The early escape is done by having a flag. You can either set the index of the chunk in which you found the pattern (and its position), or you can just set a boolean, and store the result in the processes themselves (in which case you'll have to go through all the processes once they have stop). The point is that each time a chunk is requested, the producer checks the flag, and stop feeding the processes if a match has been found (since the processes have been given the chunks in order).
Let's have an example, with 3 processors:
[ 1 | 2 | 3 | 4 | 5 | 6 | 7 | 8 | 9 ]
x x
The chunks 6 and 8 both contain the string.
The producer will first feed 1, 2 and 3 to the processes, then each process will advance at its own rhythm (it depends on the similarity of the text searched and the pattern).
Let's say we find the pattern in 8 before we find it in 6. Then the process that was working on 7 ends and tries to get another chunk, the producer stops it --> it would be irrelevant. Then the process working on 6 ends, with a result, and thus we know that the first occurrence was in 6, and we have its position.

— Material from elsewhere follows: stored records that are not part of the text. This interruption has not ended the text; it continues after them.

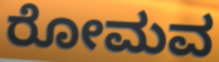
ರೋಮವ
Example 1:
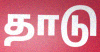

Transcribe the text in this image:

தாடு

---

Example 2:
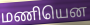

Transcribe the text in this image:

மணியென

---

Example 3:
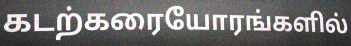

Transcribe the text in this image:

கடற்கரையோரங்களில்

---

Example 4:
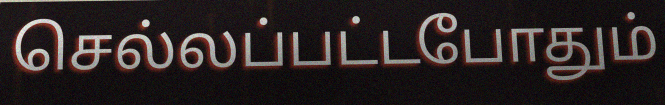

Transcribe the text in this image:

செல்லப்பட்டபோதும்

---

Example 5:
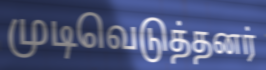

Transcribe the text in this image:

முடிவெடுத்தனர்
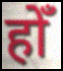
होँ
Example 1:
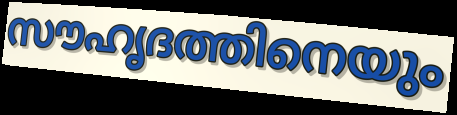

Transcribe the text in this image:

സൗഹൃദത്തിനെയും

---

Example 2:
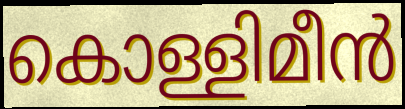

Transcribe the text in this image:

കൊള്ളിമീൻ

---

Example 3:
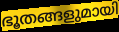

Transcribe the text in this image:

ഭൂതങ്ങളുമായി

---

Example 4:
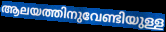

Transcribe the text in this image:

ആലയത്തിനുവേണ്ടിയുള്ള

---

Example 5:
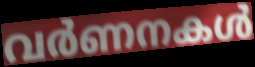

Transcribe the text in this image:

വർണനകൾ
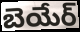
బెయేర్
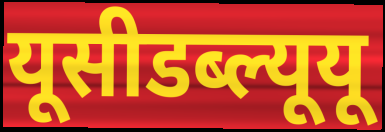
यूसीडब्ल्यूयू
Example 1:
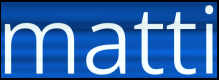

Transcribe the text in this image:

matti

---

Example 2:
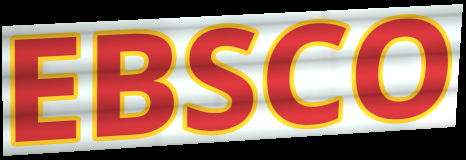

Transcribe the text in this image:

EBSCO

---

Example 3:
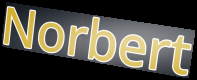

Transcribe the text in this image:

Norbert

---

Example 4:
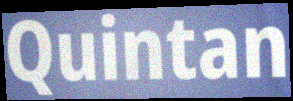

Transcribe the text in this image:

Quintan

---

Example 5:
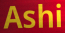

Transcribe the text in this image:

Ashi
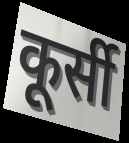
कूर्सी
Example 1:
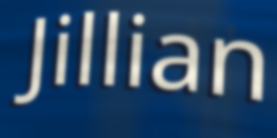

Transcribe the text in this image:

Jillian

The key idea is that you don't want to look at the whole text! It's wasteful!
Given a pattern of length L, and searching in a string of length N over P processors I would just split the string over the processors. Each processor would take a chunk of length N/P + L-1, with the last L-1 overlapping the string belonging to the next processor. Then each processor would perform boyer moore (the two pre-processing tables would be shared). When each finishes, they will return the result to the first processor, which maintains a table
Process Index
1 -1
2 2
3 23
After all processes have responded (or with a bit of thought you can have an early escape), you return the first match. This should be on average O(N/(L*P) + P).

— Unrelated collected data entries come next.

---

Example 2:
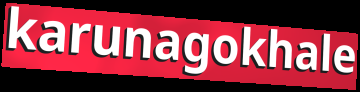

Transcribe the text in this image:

karunagokhale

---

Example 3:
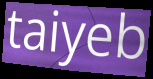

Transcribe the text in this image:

taiyeb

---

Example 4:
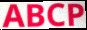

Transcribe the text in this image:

ABCP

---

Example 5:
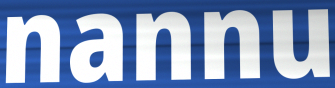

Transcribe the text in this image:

nannu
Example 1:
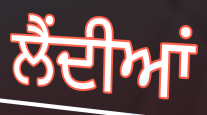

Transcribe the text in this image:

ਲੈਂਦੀਆਂ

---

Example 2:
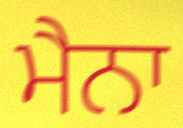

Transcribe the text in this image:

ਮੈਨਾ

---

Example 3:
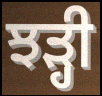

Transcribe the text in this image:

ਝੜ੍ਹੀ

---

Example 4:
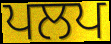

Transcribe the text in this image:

ਪਲਪ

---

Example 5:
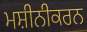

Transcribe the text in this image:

ਮਸ਼ੀਨੀਕਰਨ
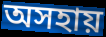
অসহায়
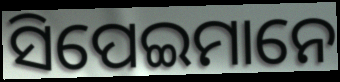
ସିପେଇମାନେ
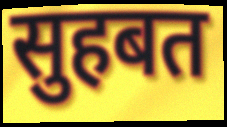
सुहबत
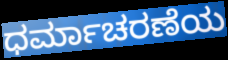
ಧರ್ಮಾಚರಣೆಯ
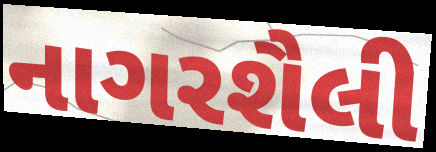
નાગરશૈલી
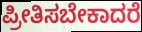
ಪ್ರೀತಿಸಬೇಕಾದರೆ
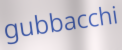
gubbacchi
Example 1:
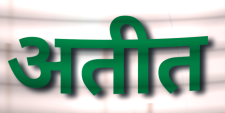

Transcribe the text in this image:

अतीत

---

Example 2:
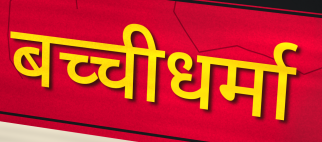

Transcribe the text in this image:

बच्चीधर्मा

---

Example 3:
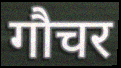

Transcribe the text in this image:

गौचर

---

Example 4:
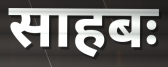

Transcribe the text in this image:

साहबः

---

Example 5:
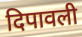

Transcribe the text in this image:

दिपावली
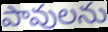
పావులను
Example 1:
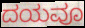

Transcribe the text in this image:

ದಯವೂ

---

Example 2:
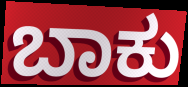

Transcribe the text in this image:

ಬಾಕು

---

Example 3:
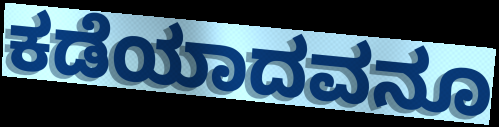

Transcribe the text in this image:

ಕಡೆಯಾದವನೂ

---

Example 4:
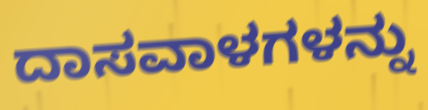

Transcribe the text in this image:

ದಾಸವಾಳಗಳನ್ನು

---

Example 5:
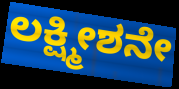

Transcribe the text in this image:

ಲಕ್ಷ್ಮೀಶನೇ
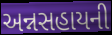
અન્નસહાયની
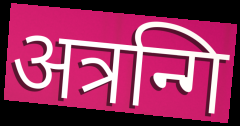
अत्रन्गि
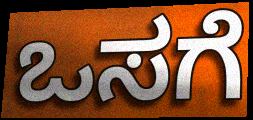
ಒಸಗೆ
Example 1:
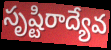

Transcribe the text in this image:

సృష్టిరాద్యేవ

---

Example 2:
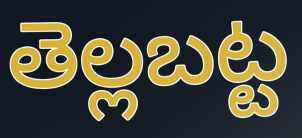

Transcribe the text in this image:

తెల్లబట్ట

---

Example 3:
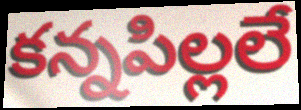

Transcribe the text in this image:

కన్నపిల్లలే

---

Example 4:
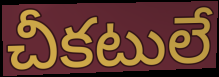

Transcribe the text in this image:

చీకటులే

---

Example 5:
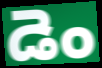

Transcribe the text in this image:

డెం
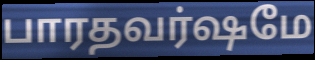
பாரதவர்ஷமே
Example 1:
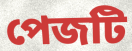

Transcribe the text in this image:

পেজটি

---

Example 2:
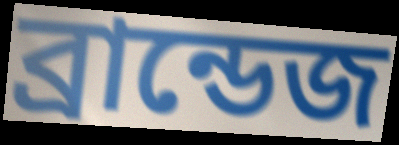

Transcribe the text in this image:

ব্রান্ডেজ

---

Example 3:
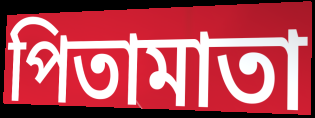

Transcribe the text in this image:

পিতামাতা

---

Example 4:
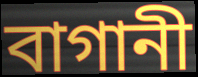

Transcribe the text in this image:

বাগানী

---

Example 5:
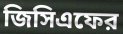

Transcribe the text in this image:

জিসিএফের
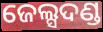
ଜେଲ୍ସଦଣ୍ଡ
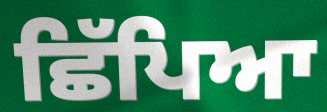
ਛਿੱਪਿਆ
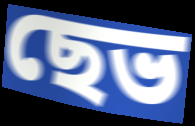
ছেভ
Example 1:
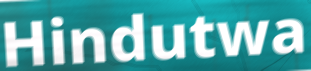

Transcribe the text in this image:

Hindutwa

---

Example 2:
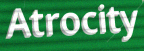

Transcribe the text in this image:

Atrocity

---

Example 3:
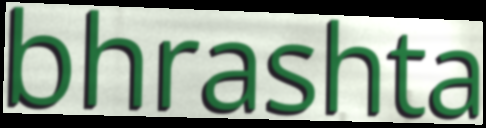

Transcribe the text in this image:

bhrashta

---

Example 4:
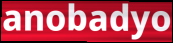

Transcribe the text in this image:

anobadyo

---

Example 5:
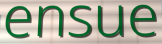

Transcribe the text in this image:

ensue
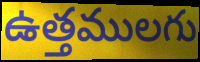
ఉత్తములగు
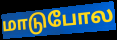
மாடுபோல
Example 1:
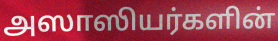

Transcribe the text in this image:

அஸாஸியர்களின்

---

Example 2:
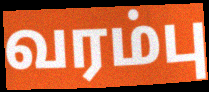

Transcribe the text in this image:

வரம்பு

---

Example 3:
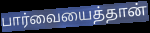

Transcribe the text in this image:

பார்வையைத்தான்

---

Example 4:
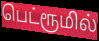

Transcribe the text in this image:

பெட்ரூமில்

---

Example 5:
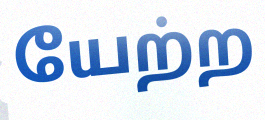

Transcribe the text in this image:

யேற்ற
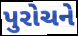
પુરોચને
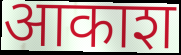
आकाश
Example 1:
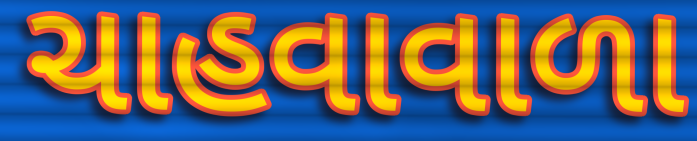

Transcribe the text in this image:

ચાહવાવાળા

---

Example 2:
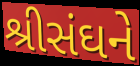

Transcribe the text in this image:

શ્રીસંઘને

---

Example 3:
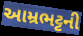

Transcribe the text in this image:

આમ્રભટ્ટની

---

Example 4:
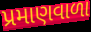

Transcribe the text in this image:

પ્રમાણવાળા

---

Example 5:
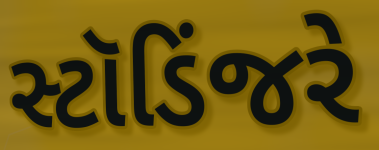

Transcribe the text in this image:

સ્ટૉડિંજરે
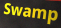
Swamp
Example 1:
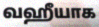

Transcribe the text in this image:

வஹீயாக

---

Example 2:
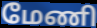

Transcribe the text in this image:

மேணி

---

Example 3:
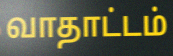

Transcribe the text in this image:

வாதாட்டம்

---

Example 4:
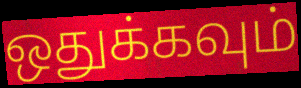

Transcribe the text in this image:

ஒதுக்கவும்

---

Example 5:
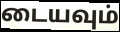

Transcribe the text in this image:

டையவும்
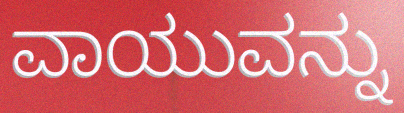
ವಾಯುವನ್ನು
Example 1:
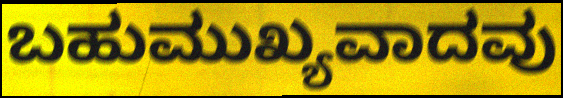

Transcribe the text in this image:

ಬಹುಮುಖ್ಯವಾದವು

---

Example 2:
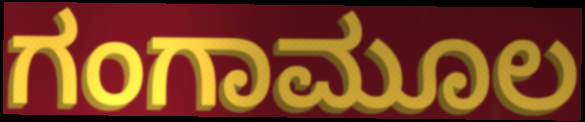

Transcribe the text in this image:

ಗಂಗಾಮೂಲ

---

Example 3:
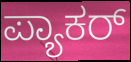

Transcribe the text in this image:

ಪ್ಯಾಕರ್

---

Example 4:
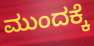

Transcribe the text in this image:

ಮುಂದಕ್ಕೆ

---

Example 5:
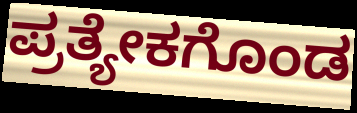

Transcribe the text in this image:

ಪ್ರತ್ಯೇಕಗೊಂಡ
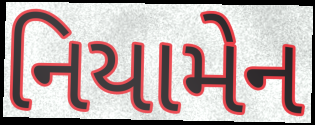
નિયામેન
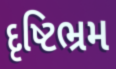
દૃષ્ટિભ્રમ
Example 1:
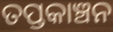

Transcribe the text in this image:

ତପ୍ତକାଞ୍ଚନ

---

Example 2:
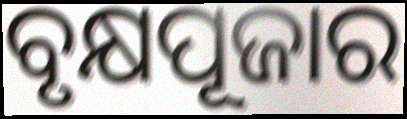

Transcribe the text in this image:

ବୃକ୍ଷପୂଜାର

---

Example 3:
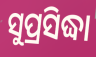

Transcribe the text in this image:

ସୁପ୍ରସିଦ୍ଧା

The approach of having the i'th processor matching the i'th character would require too much inter process communication overhead.
EDIT: I realize you already have a solution, and are figuring out a way without having to find all solutions. Well I don't really think this approach is necessary. You can come up with some early escape conditions, they aren't that difficult, but I don't think they'll improve your performance that much in general (unless you have some additional knowledge the distribution of matches in your text).